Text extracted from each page
-=-=-=-=-

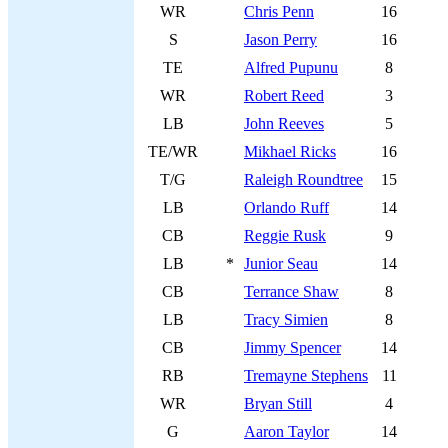
WR
Chris Penn
16
S
Jason Perry
16
TE
Alfred Pupunu
8
WR
Robert Reed
3
LB
John Reeves
5
TE/WR
Mikhael Ricks
16
T/G
Raleigh Roundtree
15
LB
Orlando Ruff
14
CB
Reggie Rusk
9
LB
*
Junior Seau
14
CB
Terrance Shaw
8
LB
Tracy Simien
8
CB
Jimmy Spencer
14
RB
Tremayne Stephens
11
WR
Bryan Still
4
G
Aaron Taylor
14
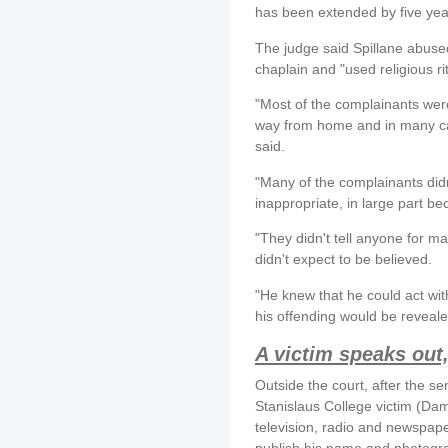
has been extended by five ye
The judge said Spillane abused
chaplain and "used religious ri
"Most of the complainants were
way from home and in many cas
said.
"Many of the complainants did
inappropriate, in large part b
"They didn't tell anyone for m
didn't expect to be believed.
"He knew that he could act wi
his offending would be reveale
A victim speaks out
Outside the court, after the s
Stanislaus College victim (Da
television, radio and newspape
publish his name and photogra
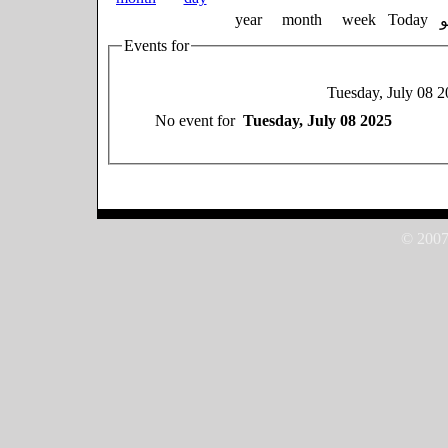
year
month
week
Today
Events for
Tuesday, July 08 
No event for
Tuesday, July 08 2025
© 2007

-=-=-=-=-

Reproduce the items verbatim from the beginning up to and including the line containing "Aaron Taylor". Omit the pictures from your output.

● TASK ANSWER
WR
Chris Penn
16
S
Jason Perry
16
TE
Alfred Pupunu
8
WR
Robert Reed
3
LB
John Reeves
5
TE/WR
Mikhael Ricks
16
T/G
Raleigh Roundtree
15
LB
Orlando Ruff
14
CB
Reggie Rusk
9
LB
*
Junior Seau
14
CB
Terrance Shaw
8
LB
Tracy Simien
8
CB
Jimmy Spencer
14
RB
Tremayne Stephens
11
WR
Bryan Still
4
G
Aaron Taylor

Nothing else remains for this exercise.